Promotional poster of the Plan of Labour

The Plan of Labour (Dutch: Plan van de Arbeid) was a proposed economic program formulated by the Social Democratic Workers' Party (SDAP) and Dutch Association of Trade Unions (NVV) in 1935. The plan was formulated to respond to the economic malaise caused by the Great Depression. The plan was largely written by the Dutch economists Hein Vos and Jan Tinbergen, the latter becoming the first laureate of the Nobel Prize in Economics.

History

When the Great Depression started to affect the Netherlands in 1931, the Dutch Government, consisting of confessional and liberal parties, responded with austerity, whilst maintaining the value of the Dutch guilder at the Gold standard.[1] Although Dutch socialists had hailed the Great Depression as the start of the end of capitalism and thus believed it necessary to run its course, the SDAP would realise it was their constituency, the working class, who were most harshly affected by the Depression and the Government's policies.[2] This change in policy towards the Depression came following the loss of two seats in the 1933 General Election to the extreme-left Stalinist CPH and Trotskyist RSP, which was blamed on the SDAP's inactive policy towards the Depression.[3] Thus, at the SDAP Party Congress in 1934, a plan commission was established to provide a socialist response to the Depression.[4]

The Plan

The Plan of Labour had two aims, firstly it sought to end economic stagnation and secondly, it sought to fundamentally change the economic system.
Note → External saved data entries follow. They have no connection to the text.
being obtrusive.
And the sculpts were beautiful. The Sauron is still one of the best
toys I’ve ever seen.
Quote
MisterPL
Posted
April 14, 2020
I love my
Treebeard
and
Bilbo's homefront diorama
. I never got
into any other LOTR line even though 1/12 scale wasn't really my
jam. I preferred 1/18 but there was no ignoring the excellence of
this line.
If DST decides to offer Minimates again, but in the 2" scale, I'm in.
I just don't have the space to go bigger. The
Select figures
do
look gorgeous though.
To achieve the first, Vos and Tinbergen argued for the investment of 200 million guilders in public works, which would employ nearly 200,000 workers, thereby, relying on Keynesian economic idea of a multiplier, to increase working-class purchasing power and reinvigorate the Dutch economy.[5] To achieve the second, the Plan of Labour envisaged a General Economic Council in which businesses, workers and the government could coordinate the economy through rationalization, industrialization and investment.[1] Thus the Plan of Labour was the rejection of Marxist orthodoxy of passive opposition during the end crisis of capitalism, providing a template for the SDAP to seek government responsibility.[6]

Aftermath

At the 1937 General Election, in which the SDAP campaigned with the slogan "Het moet, het kan! Op voor het Plan!" (Dutch: It's necessary, it's possible! For the Plan!), the SDAP and its progressive-Protestant ally the CDU won two seats from the extreme-left, reversing the defeat of 1933. However, with only 25 out of 100 seats, the centre-left did not enter government to implement the plan. Nevertheless, following the Second World War, the Labour Party (PvdA), the catch-all-successor of the SDAP and CDU, implemented large parts of the plan, most notably in the fields of agriculture and economic coordination, the latter with the establishment of the Social-Economic Council (SER), which was based on the aforementioned General Economic Council.[7]

References

  1. 1 2 Abma 1977.
  2. Abma 1977, pp. 37–43.
  3. Abma 1977, pp. 40–43.
  4. Abma 1977, pp. 43, 53.
  5. Abma 1977, pp. 55–60.
  6. Abma 1977, pp. 61–65.
  7. Abma 1977, pp. 58–60.

Sources

  • Abma, R. (1977-01-01). "Het Plan van de arbeid en de SDAP". BMGN: Low Countries Historical Review. 92 (1): 37. doi:10.18352/bmgn-lchr.1968. ISSN 2211-2898.